Dieci agenti della polizia penitenziaria sono ufficialmente a processo con l’accusa di aver riempito di botte un detenuto nel carcere di Mammagialla, a Viterbo. Mercoledì scorso si è svolta la prima udienza, quella di ammissioni prove, al tribunale di Viterbo per lesioni personali aggravate e, per tre degli imputati, anche per calunnia e falso. La vittima del presunto pestaggio è il 35enne romano Giuseppe De Felice, che sarebbe stato picchiato fino a perdere l’udito il 5 dicembre 2018 nel carcere di Rebibbia.
Secondo i pm i dieci poliziotti alla sbarra avrebbero “percosso De Felice cagionando lesioni personali e segnatamente, tra l’altro, edema al condotto uditivo destro, trauma costale e contusione toracica destra”, abusando “della qualità di agente del corpo di polizia penitenziaria, approfittando di circostanze tali da ostacolare la privata difesa, quali lo stato di detenzione della vittima e l’assenza di videocamere nei luoghi in cui si sono svolti i fatti”. Dopo una caotica perquisizione della cella di De Felice, gli agenti avrebbero infatti percosso l’uomo sulle scale di Mammagialla, un luogo non inquadrato dalle telecamere della struttura.

§ **DATI ARCHIVIATI**
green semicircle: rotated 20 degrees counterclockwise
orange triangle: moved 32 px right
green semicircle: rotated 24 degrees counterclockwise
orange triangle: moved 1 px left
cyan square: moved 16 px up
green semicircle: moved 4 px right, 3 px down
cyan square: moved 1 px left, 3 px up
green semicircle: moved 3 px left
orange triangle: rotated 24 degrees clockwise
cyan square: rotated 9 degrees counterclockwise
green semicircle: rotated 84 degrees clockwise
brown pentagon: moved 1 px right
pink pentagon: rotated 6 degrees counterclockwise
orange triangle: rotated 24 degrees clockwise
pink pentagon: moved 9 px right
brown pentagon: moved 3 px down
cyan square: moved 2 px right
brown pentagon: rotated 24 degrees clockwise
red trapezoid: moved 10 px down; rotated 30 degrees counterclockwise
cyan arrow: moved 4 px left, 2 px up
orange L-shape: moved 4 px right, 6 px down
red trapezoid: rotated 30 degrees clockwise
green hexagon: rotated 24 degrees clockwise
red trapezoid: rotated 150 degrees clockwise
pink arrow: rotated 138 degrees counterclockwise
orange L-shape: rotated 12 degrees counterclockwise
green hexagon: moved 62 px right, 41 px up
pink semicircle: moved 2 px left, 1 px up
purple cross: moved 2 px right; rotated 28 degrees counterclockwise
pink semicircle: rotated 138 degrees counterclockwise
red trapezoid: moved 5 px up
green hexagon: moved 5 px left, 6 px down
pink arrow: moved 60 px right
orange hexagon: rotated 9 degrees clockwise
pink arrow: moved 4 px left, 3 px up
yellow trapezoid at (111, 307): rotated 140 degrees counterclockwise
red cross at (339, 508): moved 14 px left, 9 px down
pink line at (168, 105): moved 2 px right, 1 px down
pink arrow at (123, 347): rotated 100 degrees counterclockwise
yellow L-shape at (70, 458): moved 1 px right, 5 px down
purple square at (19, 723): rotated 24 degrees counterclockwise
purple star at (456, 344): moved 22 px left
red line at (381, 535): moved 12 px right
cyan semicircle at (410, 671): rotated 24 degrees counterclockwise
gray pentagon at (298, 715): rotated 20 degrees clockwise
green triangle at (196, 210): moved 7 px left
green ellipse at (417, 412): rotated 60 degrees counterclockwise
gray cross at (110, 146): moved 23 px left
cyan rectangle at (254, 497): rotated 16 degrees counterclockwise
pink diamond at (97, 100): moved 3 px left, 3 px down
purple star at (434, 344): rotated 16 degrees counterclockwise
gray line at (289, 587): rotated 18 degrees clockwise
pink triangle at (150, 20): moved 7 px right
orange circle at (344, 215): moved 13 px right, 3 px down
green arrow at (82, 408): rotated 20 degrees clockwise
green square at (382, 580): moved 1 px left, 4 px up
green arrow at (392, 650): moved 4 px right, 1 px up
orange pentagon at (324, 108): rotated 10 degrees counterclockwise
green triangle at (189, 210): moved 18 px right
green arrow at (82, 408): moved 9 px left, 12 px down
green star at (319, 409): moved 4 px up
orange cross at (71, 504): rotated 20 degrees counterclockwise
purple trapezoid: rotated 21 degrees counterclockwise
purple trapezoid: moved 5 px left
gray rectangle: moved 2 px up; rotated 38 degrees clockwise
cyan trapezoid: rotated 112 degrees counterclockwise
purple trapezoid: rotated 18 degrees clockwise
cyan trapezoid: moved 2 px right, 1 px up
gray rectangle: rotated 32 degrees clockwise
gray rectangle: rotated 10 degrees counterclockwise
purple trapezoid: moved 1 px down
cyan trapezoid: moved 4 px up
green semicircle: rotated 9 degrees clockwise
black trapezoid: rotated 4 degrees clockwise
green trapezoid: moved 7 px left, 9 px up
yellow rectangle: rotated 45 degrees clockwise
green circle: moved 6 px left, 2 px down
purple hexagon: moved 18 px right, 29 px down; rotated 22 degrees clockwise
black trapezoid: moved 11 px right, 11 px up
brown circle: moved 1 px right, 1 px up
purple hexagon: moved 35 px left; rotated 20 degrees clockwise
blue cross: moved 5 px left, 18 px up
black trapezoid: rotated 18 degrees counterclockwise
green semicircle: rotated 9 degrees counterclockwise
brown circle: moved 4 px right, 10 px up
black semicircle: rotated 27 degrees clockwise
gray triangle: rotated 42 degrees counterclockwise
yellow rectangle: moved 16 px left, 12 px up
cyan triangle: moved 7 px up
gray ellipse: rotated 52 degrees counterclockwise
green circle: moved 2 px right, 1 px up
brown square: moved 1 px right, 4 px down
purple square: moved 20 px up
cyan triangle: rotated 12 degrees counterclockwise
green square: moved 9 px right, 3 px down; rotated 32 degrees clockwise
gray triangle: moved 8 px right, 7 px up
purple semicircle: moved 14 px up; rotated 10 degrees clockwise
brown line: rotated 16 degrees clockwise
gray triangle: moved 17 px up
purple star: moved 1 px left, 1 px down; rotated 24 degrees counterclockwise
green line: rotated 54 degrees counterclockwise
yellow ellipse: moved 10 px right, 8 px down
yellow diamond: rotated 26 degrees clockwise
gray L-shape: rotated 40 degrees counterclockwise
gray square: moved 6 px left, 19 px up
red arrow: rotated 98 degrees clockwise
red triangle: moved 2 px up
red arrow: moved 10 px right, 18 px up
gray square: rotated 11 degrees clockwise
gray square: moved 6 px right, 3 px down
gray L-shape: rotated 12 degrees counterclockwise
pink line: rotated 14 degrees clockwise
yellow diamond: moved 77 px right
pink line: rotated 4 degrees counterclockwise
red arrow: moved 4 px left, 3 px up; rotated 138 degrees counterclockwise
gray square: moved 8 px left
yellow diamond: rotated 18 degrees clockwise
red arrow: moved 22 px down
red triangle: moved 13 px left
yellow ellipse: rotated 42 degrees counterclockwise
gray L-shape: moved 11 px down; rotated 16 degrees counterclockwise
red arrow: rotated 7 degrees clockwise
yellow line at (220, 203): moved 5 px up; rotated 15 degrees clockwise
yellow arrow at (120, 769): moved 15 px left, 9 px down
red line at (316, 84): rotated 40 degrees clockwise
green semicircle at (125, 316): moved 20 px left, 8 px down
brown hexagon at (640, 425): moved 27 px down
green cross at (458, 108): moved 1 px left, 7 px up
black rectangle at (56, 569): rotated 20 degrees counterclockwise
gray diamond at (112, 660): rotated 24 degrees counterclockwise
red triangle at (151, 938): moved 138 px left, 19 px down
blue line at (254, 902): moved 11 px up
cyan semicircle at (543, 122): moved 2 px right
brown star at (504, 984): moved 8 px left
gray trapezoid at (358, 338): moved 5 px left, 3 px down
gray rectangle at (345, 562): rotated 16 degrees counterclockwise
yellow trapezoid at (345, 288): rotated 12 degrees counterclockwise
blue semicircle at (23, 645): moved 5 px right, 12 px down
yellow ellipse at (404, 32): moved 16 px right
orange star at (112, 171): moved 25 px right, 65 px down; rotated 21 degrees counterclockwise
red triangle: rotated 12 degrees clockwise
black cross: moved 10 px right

§ **COMPLETARE QUANTO SEGUE**
1: Elenchi tutti i reati contestati agli imputati nell'articolo sul processo ai dieci agenti.
2: Trascriva dall'articolo sul processo ai dieci agenti il brano che comincia con le parole "Dieci agenti della" e si ferma dopo "carcere di Rebibbia.".
3: Prosegua l'articolo sul processo ai dieci agenti dal punto in cui si interrompe.

§ **RISPOSTE**
1: lesioni personali aggravate; calunnia; falso

2:
Dieci agenti della polizia penitenziaria sono ufficialmente a processo con l’accusa di aver riempito di botte un detenuto nel carcere di Mammagialla, a Viterbo. Mercoledì scorso si è svolta la prima udienza, quella di ammissioni prove, al tribunale di Viterbo per lesioni personali aggravate e, per tre degli imputati, anche per calunnia e falso. La vittima del presunto pestaggio è il 35enne romano Giuseppe De Felice, che sarebbe stato picchiato fino a perdere l’udito il 5 dicembre 2018 nel carcere di Rebibbia.

3:
A far scattare l’allarme è stata Teresa, la moglie del detenuto, dopo aver visto il marito in sede di colloquio con il volto tumefatto e pieno di lividi. Tramite l’attivista napoletano Pietro Ioia, la donna ha potuto contattare l’esponente del partito radicale Rita Bernardini, che ha inviato una segnalazione urgente al garante nazionale dei detenuti, a quello regionale, al Dipartimento dell’Amministrazione Penitenziaria e al direttore del carcere di Viterbo, a cui ha chiesto di verificare quanto denunciato dalla moglie di De Felice e di «far visitare urgentemente il detenuto in modo da mettere agli atti della sua cartella clinica il relativo referto». L’uomo ha infatti dichiarato che, in seguito al pestaggio, l’avrebbero mandato per un’ora in isolamento senza provvedere a refertare le sue condizioni fisiche. Dopo aver ricevuto la missiva da parte della moglie di De Felice, il direttore del carcere ha raccolto la sua denuncia. Il direttore sanitario ha visitato l’uomo, diagnosticandogli la perdita di udito.
«Gli hanno perquisito la cella, messo a soqquadro tutto e hanno calpestato la foto che ritraeva noi due – ha raccontato Teresa sulla base di quanto riferitole da De Felice -, mio marito ha reagito urlandogli contro, prendendoli a parolacce». Questo episodio avrebbe fatto scattare le violenze.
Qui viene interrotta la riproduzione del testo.